Even with all the precautions, the cold was too deadly to be escaped for some. Some bodies are still being found as temperatures have warmed up, but the latest count is more than two dozen fatalities and hundreds more hurt.
Illinois, one of the states hardest hit, saw more than 220 cases of frostbite or hypothermia last week alone. Normal numbers don't even come close to breaking 100.
"I definitely saw more frostbite than I've ever seen in my entire career just in the last three days," said Dr. Andrea Rowland-Fischer to the Star Advertiser.
Many of the deaths were elderly people who had fallen while outside. Unable to get up, they froze to death, often just steps away from shelter.
So it's not an understatement to say that Midnight, a 4-year-old black lab from Alexandria, MN, is a hero.
Tim Curfman told CBS news, that he noticed Midnight acting strange as he took out his garbage.
"She had her ears perked up looking at me. She doesn't normally do that. Sometimes you get that feeling something's up," he said.

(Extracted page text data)
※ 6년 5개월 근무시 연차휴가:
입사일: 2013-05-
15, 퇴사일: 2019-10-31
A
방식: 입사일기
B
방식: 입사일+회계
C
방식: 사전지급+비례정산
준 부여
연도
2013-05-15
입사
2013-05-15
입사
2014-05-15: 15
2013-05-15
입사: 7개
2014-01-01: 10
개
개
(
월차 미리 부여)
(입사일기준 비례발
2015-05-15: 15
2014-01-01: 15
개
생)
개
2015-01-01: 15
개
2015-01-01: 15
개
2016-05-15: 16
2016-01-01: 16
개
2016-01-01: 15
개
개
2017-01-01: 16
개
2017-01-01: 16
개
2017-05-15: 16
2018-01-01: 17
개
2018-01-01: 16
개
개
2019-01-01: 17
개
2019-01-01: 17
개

### WHAT IS EXPECTED
Continue the news story about the deadly cold and the dog Midnight, starting right after its final sentence.

### EXPECTED ANSWER
Curfman allowed Midnight to lead him to a spot on the opposite end of his house. He looked out the window and spotted his elderly neighbor Noreen. She had fallen and was prone on the snowy ground.
"We figured she was out there at least a half hour," he said. Noreen had gone outside to fill her birdfeeder, but slipped and fell. Her gloves soaked through and her body went numb, denying her the strength she needed to pick herself up.
When she fell the temperature was one degree below freezing, cold enough to induce hypothermia. Had she fallen last week, Noreen would be dead. She was evaluated by doctors, but thankfully suffered no injuries.
Noreen didn't want to be interviewed, but credited Midnight with saving her life.
"Weve been very proud of her," said Curfman. "And she got so many treats it was a shame."